What it argues
Being and Nothingness is Sartre's major philosophical treatise and the founding text of French existentialism. Written during the Nazi occupation of Paris and published in 1943, it attempts to describe the structure of consciousness and human freedom without appeal to God, essence, or fixed human nature. The project is phenomenological — following Husserl and Heidegger in starting from conscious experience — but arrives at conclusions that are distinctly Sartrean and often discomforting.
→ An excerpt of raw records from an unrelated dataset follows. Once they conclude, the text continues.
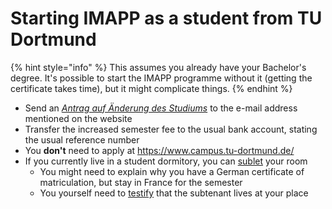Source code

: # Starting IMAPP as a student from TU Dortmund

{% hint style="info" %}
This assumes you already have your Bachelor's degree. It's possible to start the IMAPP programme without it (getting the certificate takes time), but it might complicate things.
{% endhint %}

* Send an [_Antrag auf Änderung des Studiums_](https://www.tu-dortmund.de/studierende/im-studium/studienorganisation/aenderung-des-studiums/) to the e-mail address mentioned on the website
* Transfer the increased semester fee to the usual bank account, stating the usual reference number
* You **don't** need to apply at https://www.campus.tu-dortmund.de/
* If you currently live in a student dormitory, you can [sublet](https://www.stwdo.de/wohnen/vor-dem-einzug/ausstattung) your room
  * You might need to explain why you have a German certificate of matriculation, but stay in France for the semester
  * You yourself need to [testify](https://www.promietrecht.de/Untermieter/Vermieterbescheinigung-fuer-Untermieter-AnmeldungWohnsitz-E2286.htm) that the subtenant lives at your place
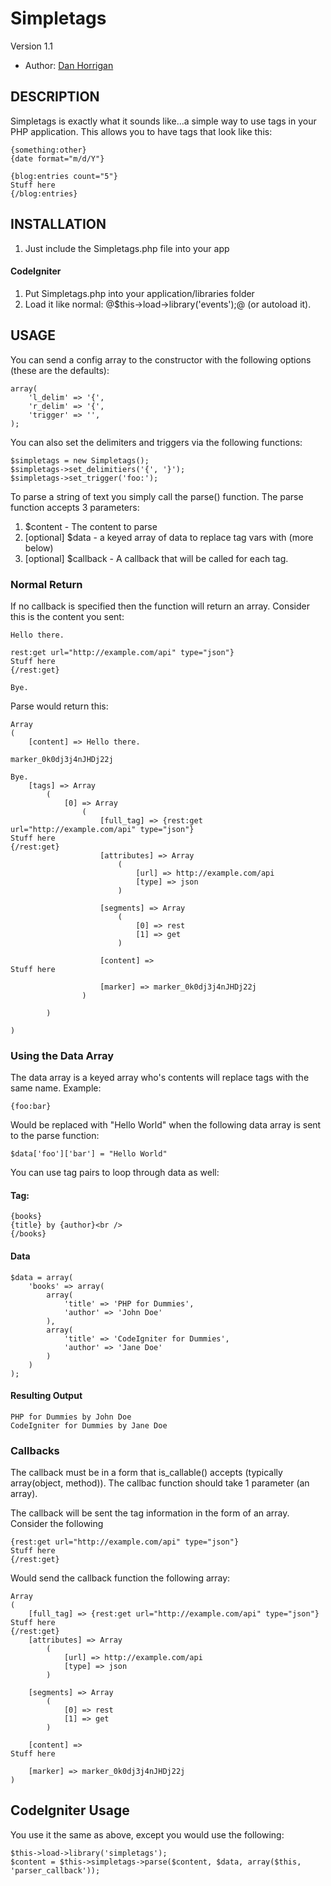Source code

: # Simpletags

Version 1.1

* Author: [Dan Horrigan](http://dhorrigan.com/)

## DESCRIPTION

Simpletags is exactly what it sounds like...a simple way to use tags in your PHP application.  This allows you to have tags that look like this:

    {something:other}
    {date format="m/d/Y"}
    
    {blog:entries count="5"}
    Stuff here
    {/blog:entries}

## INSTALLATION

1.  Just include the Simpletags.php file into your app

####  CodeIgniter

1.  Put Simpletags.php into your application/libraries folder
2.  Load it like normal: @$this->load->library('events');@ (or autoload it).

## USAGE

You can send a config array to the constructor with the following options (these are the defaults):

    array(
        'l_delim' => '{',
        'r_delim' => '{',
        'trigger' => '',
    );

You can also set the delimiters and triggers via the following functions:

    $simpletags = new Simpletags();
    $simpletags->set_delimitiers('{', '}');
    $simpletags->set_trigger('foo:');

To parse a string of text you simply call the parse() function.  The parse function accepts 3 parameters:

1.  $content - The content to parse
2.  [optional] $data - a keyed array of data to replace tag vars with (more below)
3.  [optional] $callback - A callback that will be called for each tag.

### Normal Return

If no callback is specified then the function will return an array.  Consider this is the content you sent:

    Hello there.
    
    rest:get url="http://example.com/api" type="json"}
    Stuff here
    {/rest:get}
    
    Bye.

Parse would return this:

    Array
    (
        [content] => Hello there.

    marker_0k0dj3j4nJHDj22j

    Bye.
        [tags] => Array
            (
                [0] => Array
                    (
                        [full_tag] => {rest:get url="http://example.com/api" type="json"}
    Stuff here
    {/rest:get}
                        [attributes] => Array
                            (
                                [url] => http://example.com/api
                                [type] => json
                            )

                        [segments] => Array
                            (
                                [0] => rest
                                [1] => get
                            )

                        [content] => 
    Stuff here

                        [marker] => marker_0k0dj3j4nJHDj22j
                    )

            )

    )

### Using the Data Array

The data array is a keyed array who's contents will replace tags with the same name.  Example:

    {foo:bar}

Would be replaced with "Hello World" when the following data array is sent to the parse function:

    $data['foo']['bar'] = "Hello World"
    
You can use tag pairs to loop through data as well:

#### Tag:

    {books}
    {title} by {author}<br />
    {/books}

#### Data

    $data = array(
        'books' => array(
            array(
                'title' => 'PHP for Dummies',
                'author' => 'John Doe'
            ),
            array(
                'title' => 'CodeIgniter for Dummies',
                'author' => 'Jane Doe'
            )
        )
    );

#### Resulting Output

    PHP for Dummies by John Doe
    CodeIgniter for Dummies by Jane Doe

### Callbacks

The callback must be in a form that is_callable() accepts (typically array(object, method)).  The callbac function should take 1 parameter (an array).

The callback will be sent the tag information in the form of an array.  Consider the following 

    {rest:get url="http://example.com/api" type="json"}
    Stuff here
    {/rest:get}

Would send the callback function the following array:

    Array
    (
        [full_tag] => {rest:get url="http://example.com/api" type="json"}
    Stuff here
    {/rest:get}
        [attributes] => Array
            (
                [url] => http://example.com/api
                [type] => json
            )

        [segments] => Array
            (
                [0] => rest
                [1] => get
            )

        [content] => 
    Stuff here

        [marker] => marker_0k0dj3j4nJHDj22j
    )

##  CodeIgniter Usage

You use it the same as above, except you would use the following:

    $this->load->library('simpletags');
    $content = $this->simpletags->parse($content, $data, array($this, 'parser_callback'));
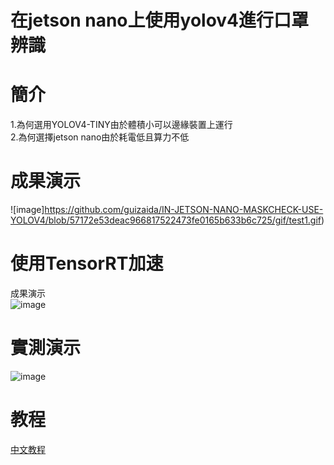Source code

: # **在jetson nano上使用yolov4進行口罩辨識**  
# **簡介**
1.為何選用YOLOV4-TINY由於體積小可以邊緣裝置上運行  
2.為何選擇jetson nano由於耗電低且算力不低
# **成果演示**  
![image]https://github.com/guizaida/IN-JETSON-NANO-MASKCHECK-USE-YOLOV4/blob/57172e53deac966817522473fe0165b633b6c725/gif/test1.gif)  

# **使用TensorRT加速**  
成果演示  
![image](https://github.com/guizaida/IN-JETSON-NANO-MASKCHECK-USE-YOLOV4/blob/57172e53deac966817522473fe0165b633b6c725/gif/test.gif)    

# **實測演示**  
![image](https://github.com/guizaida/IN-JETSON-NANO-MASKCHECK-USE-YOLOV4/blob/57172e53deac966817522473fe0165b633b6c725/gif/test10.gif)   

# **教程**  
[中文教程](https://github.com/guizaida/How-to-do-jetson-nano-maskcheck/blob/a7b0d6d2080fc2ba684a6943e766fbba108cb4af/README.md)
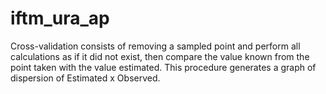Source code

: # iftm_ura_ap
Cross-validation consists of removing a
sampled point and perform all calculations as
if it did not exist, then compare the value
known from the point taken with the value
estimated. This procedure generates a graph of
dispersion of Estimated x Observed.
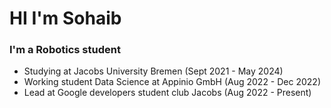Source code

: # HI I'm Sohaib
### I'm a Robotics student

* Studying at Jacobs University Bremen (Sept 2021 - May 2024)
* Working student Data Science at Appinio GmbH (Aug 2022 - Dec 2022)
* Lead at Google developers student club Jacobs (Aug 2022 - Present)
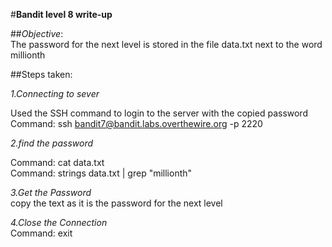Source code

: #**Bandit level 8 write-up**<br>

##*Objective*:<br>The password for the next level is stored in the file data.txt next to the word millionth<br>

##Steps taken:<br>

*1.Connecting to sever* <br>

Used the SSH command to login to the server with the copied password<br>
Command: ssh bandit7@bandit.labs.overthewire.org -p 2220<br>

*2.find the password* <br>

Command: cat data.txt<br>
Command: strings data.txt | grep "millionth"<br>

*3.Get the Password*<br>
copy the text as it is the password for the next level

*4.Close the Connection*<br>
Command: exit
The central distinction is between being-in-itself (être-en-soi) and being-for-itself (être-pour-soi). Things — rocks, tables, dead matter — are in-itself: dense, opaque, what they are. Consciousness is for-itself: it is precisely not a thing but a nothingness, a hole in being, a perpetual negation of what it is. Consciousness is always ahead of itself, always projecting into possibilities rather than settled in a fixed nature. This is why radical freedom is not a discovery but an inescapable condition: we are "condemned to be free."
What it gets right
- 1.
Human consciousness is not a thing but a nothingness — it is always negating what it currently is in order to project toward possibilities.
- 2.
We are condemned to be free: freedom is not a gift but the inescapable structure of consciousness, which cannot settle into a fixed nature.
- 3.
Bad faith is the attempt to deny freedom by treating oneself as a thing determined by circumstances, roles, or nature rather than ongoing choice.
What it covers
Who wrote it
Jean-Paul Sartre (1905–1980) was a French philosopher, novelist, and playwright who became the central figure of existentialism in the mid-20th century. His major philosophical works include Being and Nothingness (1943) and Critique of Dialectical Reason (1960). His novels, plays, and essays — including Nausea, No Exit, and The Roads to Freedom trilogy — extended his philosophy into literary form. He declined the Nobel Prize in Literature in 1964. His lifelong relationship with Simone de Beauvoir and his political commitments to Marxism shaped both his work and his public presence.